The standard advice is right 90% of the time: the Post-9/11 GI Bill is better than the Montgomery GI Bill for most veterans. The Post-9/11 pays tuition directly to the school plus a housing allowance based on the school's ZIP code. For most people attending a typical university, this produces more total value.
But there are three specific situations where the Montgomery GI Bill (MGIB, Chapter 30) actually puts more money in your pocket. If any of these describe you, do the math before switching.
How MGIB Works (The Basics)
The Montgomery GI Bill pays a flat monthly rate directly to you — currently $2,185.20/month for full-time enrollment. It doesn't pay the school separately. You receive the check and pay tuition yourself. If your tuition is lower than the monthly payment, you keep the difference. If your tuition is higher, you pay the gap.
If you made the optional $600 buy-up contribution during service, add $150/month to the rate ($2,335.20/month total). Over 36 months, that $600 investment returns $5,400 — one of the best guaranteed returns available to service members.
When MGIB Wins
Scenario 1: Very cheap school + low-cost area. If you attend a community college or affordable state school where tuition is $3,000-$5,000/year, and you live in a low-BAH area where the Post-9/11 housing rate is $1,200-$1,500/month, MGIB's flat $2,185/month can net you more cash. You'd pay tuition out of the MGIB payment and keep the rest. Run the numbers for your specific school and location.
Scenario 2: Online-only student. The Post-9/11 GI Bill pays online-only students just $1,054.50/month in housing, and pays tuition separately. If you're attending a cheap online program where tuition is low, MGIB's $2,185/month flat payment exceeds the Post-9/11's combined tuition + online housing rate. This is the most common scenario where MGIB wins.
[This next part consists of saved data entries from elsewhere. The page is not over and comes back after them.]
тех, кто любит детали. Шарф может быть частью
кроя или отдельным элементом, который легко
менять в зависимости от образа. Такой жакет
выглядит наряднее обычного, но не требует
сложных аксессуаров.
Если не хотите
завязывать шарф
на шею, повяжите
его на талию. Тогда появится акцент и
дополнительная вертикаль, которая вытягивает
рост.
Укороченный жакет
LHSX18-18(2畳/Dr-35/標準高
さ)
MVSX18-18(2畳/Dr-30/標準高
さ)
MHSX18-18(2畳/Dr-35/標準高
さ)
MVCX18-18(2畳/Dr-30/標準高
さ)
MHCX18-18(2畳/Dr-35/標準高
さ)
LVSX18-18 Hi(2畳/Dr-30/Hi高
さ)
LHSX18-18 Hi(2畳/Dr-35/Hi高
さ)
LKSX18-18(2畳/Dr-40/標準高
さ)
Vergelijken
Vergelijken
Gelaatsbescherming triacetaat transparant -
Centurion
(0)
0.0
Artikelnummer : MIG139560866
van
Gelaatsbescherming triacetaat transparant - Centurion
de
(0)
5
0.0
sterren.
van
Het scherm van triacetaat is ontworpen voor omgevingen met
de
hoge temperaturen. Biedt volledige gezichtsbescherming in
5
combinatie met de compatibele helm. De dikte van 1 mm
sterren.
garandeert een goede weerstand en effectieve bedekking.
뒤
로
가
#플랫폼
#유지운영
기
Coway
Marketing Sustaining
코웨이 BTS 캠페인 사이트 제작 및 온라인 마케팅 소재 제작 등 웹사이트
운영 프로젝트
Scenario 3: Employer/scholarship covers tuition. If you have a full-ride scholarship, employer tuition reimbursement, or tuition waiver, the Post-9/11's tuition payment to the school is partially or fully wasted — you'd receive the housing allowance only. MGIB's full $2,185/month goes to you regardless, since it doesn't pay the school. If your BAH rate would be under $2,185 and your tuition is already covered, MGIB wins.
When Post-9/11 Always Wins
If you attend any school in a metro area where BAH exceeds $2,200/month (most mid-to-large cities), Post-9/11 wins because the housing allowance alone exceeds MGIB's total flat rate — and you get tuition paid separately on top. If your tuition exceeds $5,000-$6,000/year, Post-9/11 almost certainly wins because the direct tuition payment adds significant value.
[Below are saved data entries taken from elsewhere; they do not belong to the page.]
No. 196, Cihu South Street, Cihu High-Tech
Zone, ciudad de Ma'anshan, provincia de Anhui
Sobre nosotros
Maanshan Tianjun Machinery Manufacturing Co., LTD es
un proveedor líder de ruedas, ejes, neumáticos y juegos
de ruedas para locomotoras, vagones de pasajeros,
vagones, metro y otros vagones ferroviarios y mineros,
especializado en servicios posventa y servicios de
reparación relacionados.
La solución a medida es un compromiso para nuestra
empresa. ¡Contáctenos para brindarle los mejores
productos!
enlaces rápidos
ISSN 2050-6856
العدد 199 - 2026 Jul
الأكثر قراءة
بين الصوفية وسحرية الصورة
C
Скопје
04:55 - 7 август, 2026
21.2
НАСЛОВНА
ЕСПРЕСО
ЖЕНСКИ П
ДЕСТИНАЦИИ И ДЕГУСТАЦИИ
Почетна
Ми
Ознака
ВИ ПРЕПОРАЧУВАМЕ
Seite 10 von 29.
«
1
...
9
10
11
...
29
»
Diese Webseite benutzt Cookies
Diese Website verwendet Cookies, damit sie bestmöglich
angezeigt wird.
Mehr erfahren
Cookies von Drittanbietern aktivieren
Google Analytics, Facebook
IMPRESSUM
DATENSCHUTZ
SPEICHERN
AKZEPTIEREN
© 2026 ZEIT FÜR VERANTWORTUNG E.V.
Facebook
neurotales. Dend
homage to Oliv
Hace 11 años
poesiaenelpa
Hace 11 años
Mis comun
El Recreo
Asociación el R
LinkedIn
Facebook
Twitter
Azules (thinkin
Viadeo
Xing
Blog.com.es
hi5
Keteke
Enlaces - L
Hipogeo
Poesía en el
For the majority of veterans — attending a 4-year university, in-person, in a typical metro area — Post-9/11 produces $50,000-$150,000+ more in total value than MGIB. The edge cases above are real but uncommon.
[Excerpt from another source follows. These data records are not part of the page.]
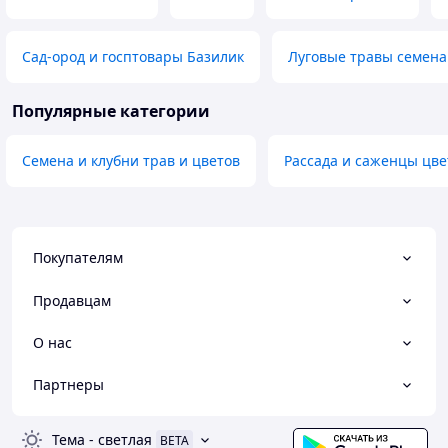
Сад-ород и госптовары Базилик
Луговые травы семена
Популярные категории
Семена и клубни трав и цветов
Рассада и саженцы цве
Покупателям
Продавцам
О нас
Партнеры
Тема
-
светлая
BETA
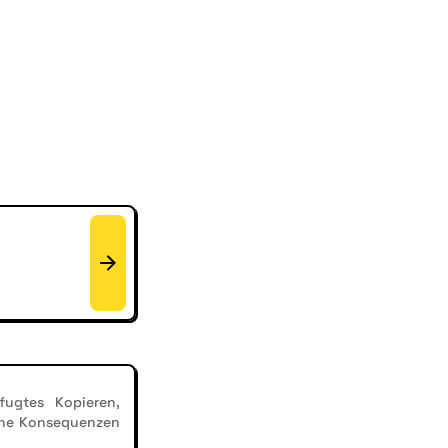
ugtes Kopieren,
iche Konsequenzen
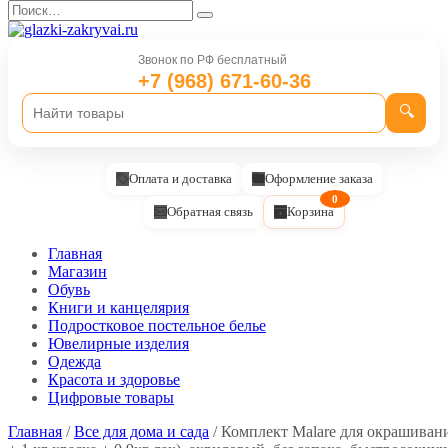
Перейти
Search
к
for:
содержанию
Звонок по РФ бесплатный
+7 (968) 671-60-36
🔍
Оплата и доставка
Оформление заказа
0
Обратная связь
Корзина
Главная
Магазин
Обувь
Книги и канцелярия
Подростковое постельное белье
Ювелирные изделия
Одежда
Красота и здоровье
Цифровые товары
Главная
/
Все для дома и сада
/ Комплект Malare для окрашивани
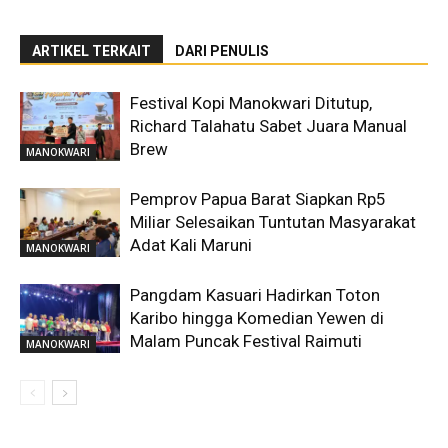
ARTIKEL TERKAIT
DARI PENULIS
Festival Kopi Manokwari Ditutup,
Richard Talahatu Sabet Juara Manual
Brew
MANOKWARI
Pemprov Papua Barat Siapkan Rp5
Miliar Selesaikan Tuntutan Masyarakat
Adat Kali Maruni
MANOKWARI
Pangdam Kasuari Hadirkan Toton
Karibo hingga Komedian Yewen di
Malam Puncak Festival Raimuti
MANOKWARI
Switching: Irrevocable Decision
You can switch from MGIB to Post-9/11 GI Bill, but the election is irrevocable — you cannot switch back. You can also use MGIB for some semesters and then elect Post-9/11 for remaining months (total cannot exceed 36 months). Some veterans strategically use MGIB for a cheap online program, then switch to Post-9/11 when they transfer to an in-person school in a high-BAH area.
If you have a VA disability rating of 10%+, consider VR&E (Chapter 31) instead of either GI Bill — it provides 48 months, no tuition cap, and the same housing rate as Post-9/11, making it objectively better than both for eligible veterans.